When considering the "Dream Ticket," please stop to ponder just whose dream it is.

Thanks,
Ian

Thursday, June 05, 2008

Get on with it!

Now that even Hillary Clinton has seen the math on the chalkboard and plans to concede, uh, a few days from now, what better time to assess how this race has helped/devastated the Democrats?

First off, it's important to acknowledge one basic truth - this supposed photo finish has been in Barack Obama's favor for awhile. It's been at least a month, and possibly two, since Hillary's chances of winning didn't rely entirely on wooing superdelegates. In recent days, she had to resort to fudging vote totals (Caucuses, schmaucuses!) and inflating the Magic Number needed to win by 200 or so, just to seem a little less eliminated. Clinton's fundraising hole is also common knowledge. Understanding that the candidates were not actually neck-and-neck makes all the difference in analyzing the effects of their duel.

The good news is that Clinton has vowed to support Obama and is actively encouraging her supporters to do the same. She largely ceased speaking ill of Obama in recent weeks, possibly aware of the frighteningly large percentage of the Hillary camp who said they'd vote for John McCain over Barack. In a campaign so largely defined by emotions on both sides, Clinton is doing the right thing by urging principles over vindictiveness. Obama's camp would have undeniably taken the same tack if the situation were reversed. For this reason, the Democrats are shaping up to be a formidable force come November.

That is, if the party can overcome what has so far been its Achilles heel - identity politics. By enveloping so many diverse constituencies, and in turn nurturing two historic candidates, the Democrats oftentimes veered into a caricature of inclusion. Granted, this wasn't equal across the board - critics tended to fault Obama more for inexperience and seductive rhetoric than being a magnet for white-liberal guilt. On the other hand, Hillary's most stalwart supporters essentially admitted to wanting a woman and/or a Clinton in the White House.

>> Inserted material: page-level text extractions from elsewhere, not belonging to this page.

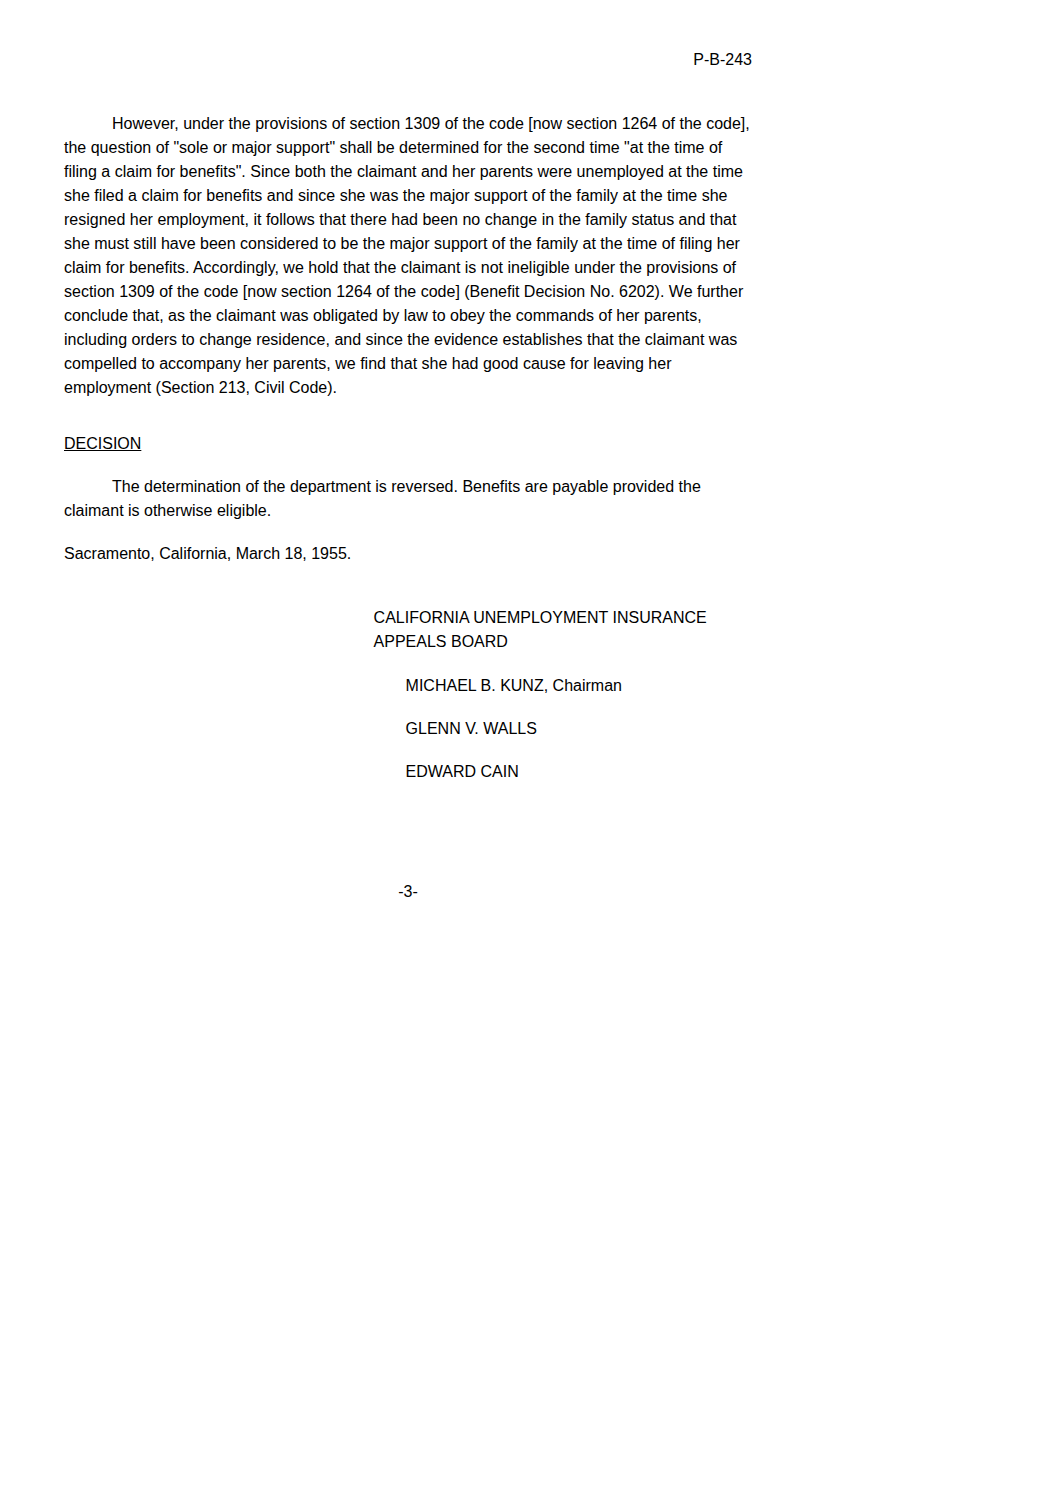P-B-243
However, under the provisions of section 1309 of the code [now section 1264 of the code], the question of "sole or major support" shall be determined for the second time "at the time of filing a claim for benefits". Since both the claimant and her parents were unemployed at the time she filed a claim for benefits and since she was the major support of the family at the time she resigned her employment, it follows that there had been no change in the family status and that she must still have been considered to be the major support of the family at the time of filing her claim for benefits. Accordingly, we hold that the claimant is not ineligible under the provisions of section 1309 of the code [now section 1264 of the code] (Benefit Decision No. 6202). We further conclude that, as the claimant was obligated by law to obey the commands of her parents, including orders to change residence, and since the evidence establishes that the claimant was compelled to accompany her parents, we find that she had good cause for leaving her employment (Section 213, Civil Code).
DECISION
The determination of the department is reversed. Benefits are payable provided the claimant is otherwise eligible.
Sacramento, California, March 18, 1955.
CALIFORNIA UNEMPLOYMENT INSURANCE APPEALS BOARD
MICHAEL B. KUNZ, Chairman
GLENN V. WALLS
EDWARD CAIN
-3-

And this ultimately, is what caused her downfall. Wanting someone as president mainly because their gender or last name is no different than wanting someone simply because they are black. Had Obama run as "the black candidate," he likely would have clocked less time on the campaign trail than Al Sharpton or Alan Keyes. But instead, Obama deftly - and admirably - declared that his struggles were everyone's struggles, and that finding common ground is the key to restoring America to its ideals and respectability. That message, combined with a confident and inspiring delivery thereof, is what has enraptured voters. It's what has tripled voting rolls in many states. It's what inspired one Texas Democrat, whose campaign work dates to the early 1960s, to say Obama was "the best damn one we've had since Jack Kennedy." It's why Obama can pack 20,000 roaring seats at the future site of the GOP convention and give a speech of historic proportions - and make it seem like just another day in America.

If logic and intelligence rule the day, the protracted battle between Obama and Clinton will prove to be the most exciting matchup of this cycle (Obama vs. McCain, by comparison, is apples to penicillin-crusted oranges). But that's a big if. Enough emotion in November could still drive a wedge that would keep the general election closer than it deserves to be.

The biggest test to the Democrats right now isn't John McCain; it's the ability of the Clinton and Obama camps to unite, regardless of lingering grudges, which may or not may not have origins in the campaign. Hopefully, the common beliefs shared by each group won't tear them apart.